Being able to publish social commentaries, reviews and critique of other people's work with impunity is a basic right in most western countries, including the USA. For example, a TV channel could broadcast a commentary, review, critique or satire of, for example, a work of art such as a book, a piece of music or a movie, and there's nothing the copyright owner can do about it. He has to suck it, so to speak. This is a basic right and if he doesn't like it, tough luck.

Currently YouTube is the world's largest channel through which regular people can share such video commentaries, reviews, critiques and satire, and its use for this purpose has skyrocketed during the last years.

However, since YouTube is owned by Google, a company based on the USA, copyright holders have found a nice way of shutting down critique and pariodies: DMCA takedown notices.

The thing is, when Google receives a DMCA notice about a video, they remove that video automatically. No questions are asked, the contents are not reviewed, nothing. DMCA notice equals automatic removal even if the claim would have no basis according to the laws of the USA.

If the owner of the video fights back and goes through all the trouble of actually getting the video restored by negotiating with Google, the only thing that copyright holder needs to do is to issue the exact same DMCA notice again and the restored video will be automatically removed once again. It doesn't matter that issuing the exact same DMCA claim over the same content is not legally enforceable, it's still automatically taken down.
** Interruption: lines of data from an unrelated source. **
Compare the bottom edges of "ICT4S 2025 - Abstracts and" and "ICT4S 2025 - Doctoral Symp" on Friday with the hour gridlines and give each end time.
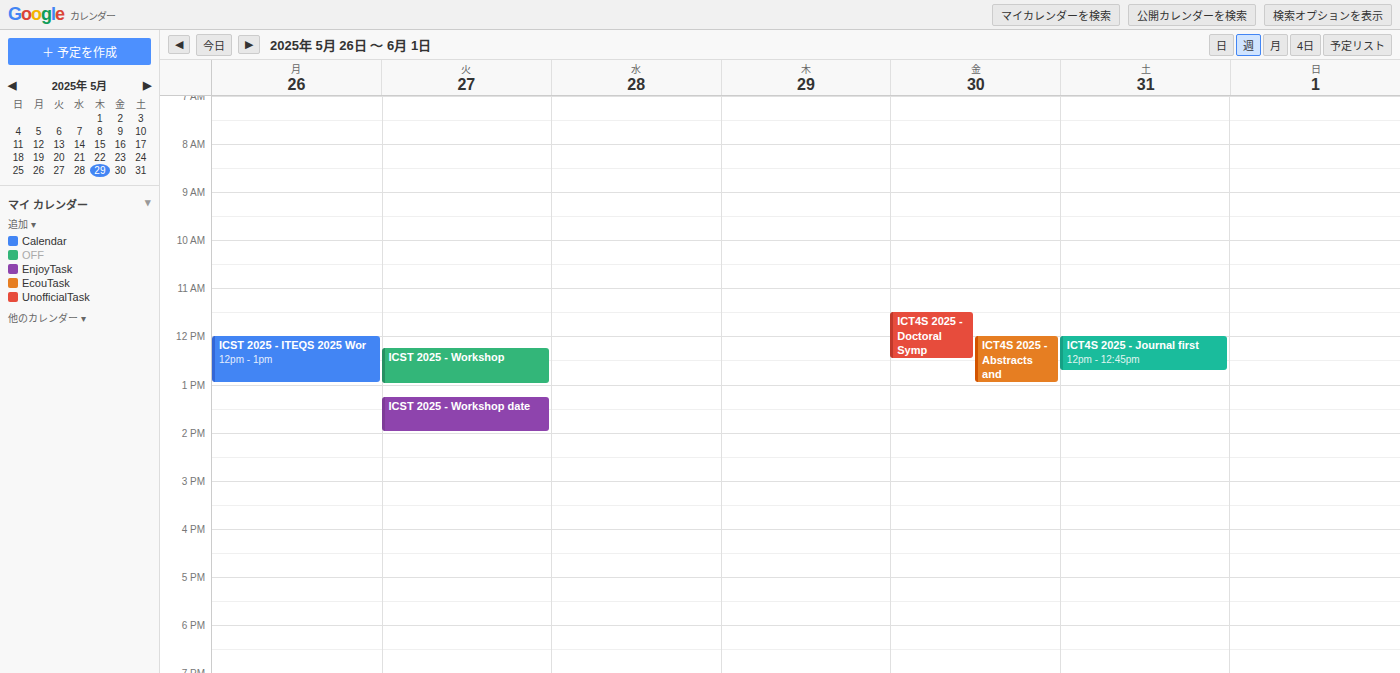
"ICT4S 2025 - Abstracts and": 1:00 PM, exactly on the 1 PM line. "ICT4S 2025 - Doctoral Symp": 12:30 PM, halfway between the 12 PM and 1 PM lines.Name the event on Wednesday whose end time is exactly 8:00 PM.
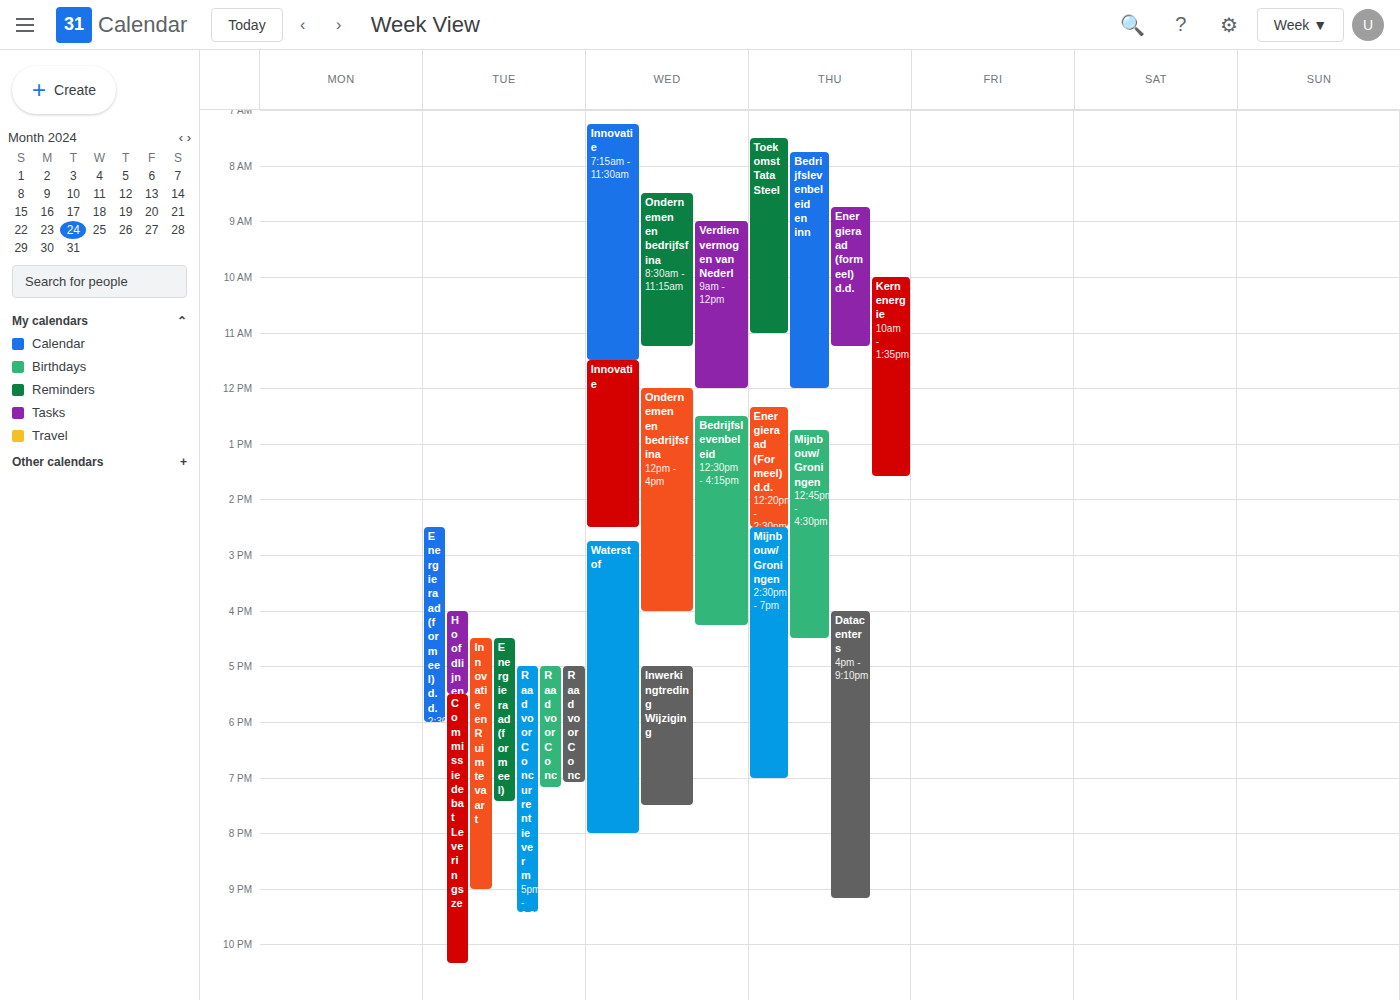
"Waterstof"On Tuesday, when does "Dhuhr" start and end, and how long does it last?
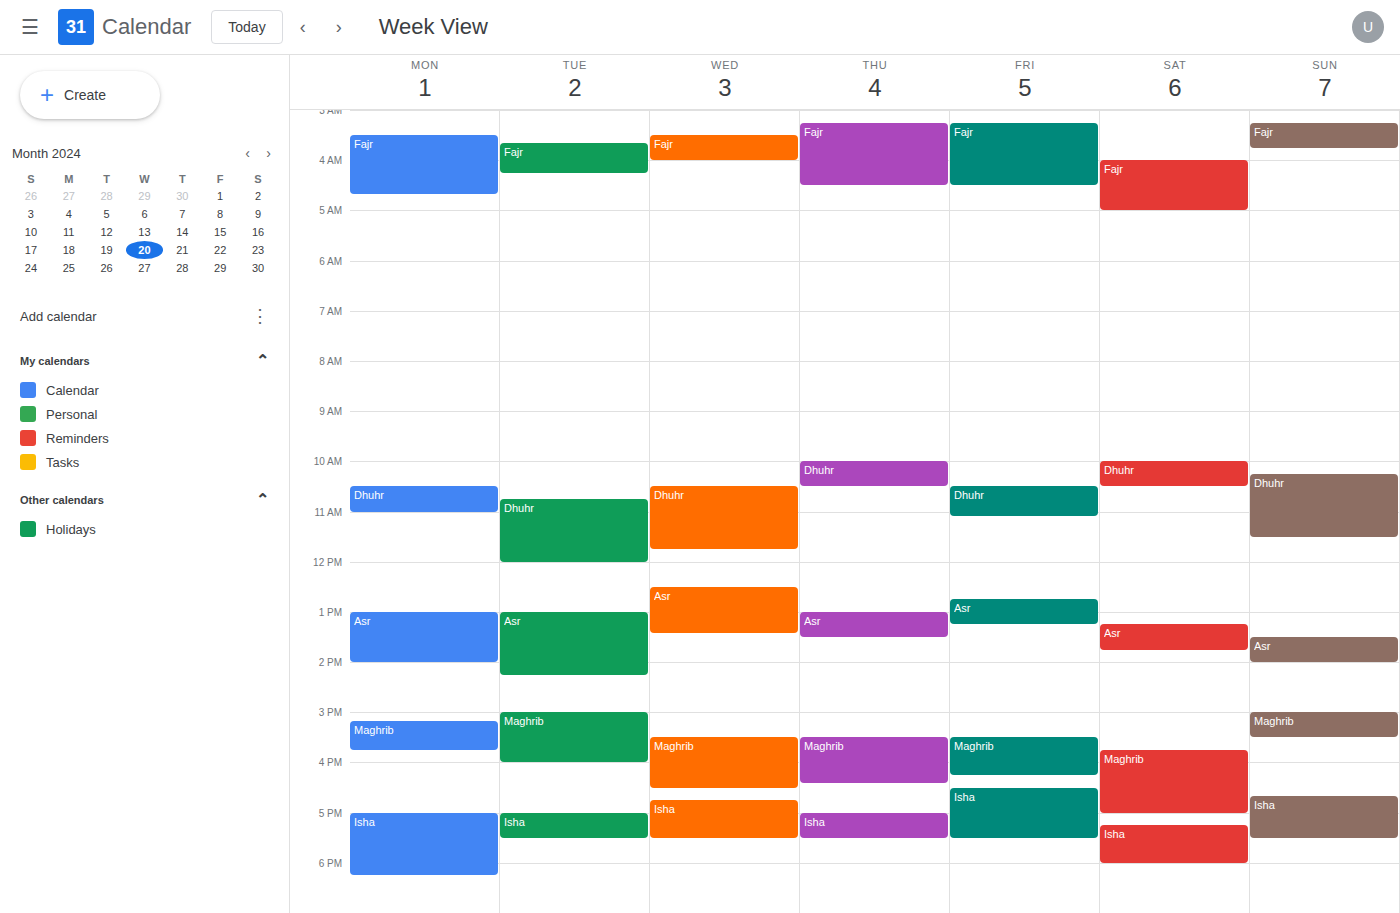
10:45 to 12:00, 1 hour 15 minutes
If the user fights back a second time to get the video restored once again and succeeds, the copyright holder will simply send the exact same DMCA claim a third time, and again the video will be removed automatically.

But here's the kicker: If a YouTube user has three of his videos removed for "copyright infringement", his account will be suspended, all of his videos removed alongside the suspension (regardless of whether they are infringing or not) and the user banned from YouTube. Automatically, of course. (AFAIK this is done programmatically. There's nobody making the decision.)

Thus a copyright holder was able to completely ban a person from YouTube and have his account suspended and all of his videos removed by simply sending the same legally unenforceable DMCA notice three times.

This same loophole has been abused to remove videos which have no copyrighted material whatsoever (no music, no images or videos, nothing, just someone making a commentary of something). There have been actual cases.

The double kicker? Google doesn't care. They have this automation set up and they have no intention of removing or changing it. This has been a common complaint for years but they don't give a rat's ass.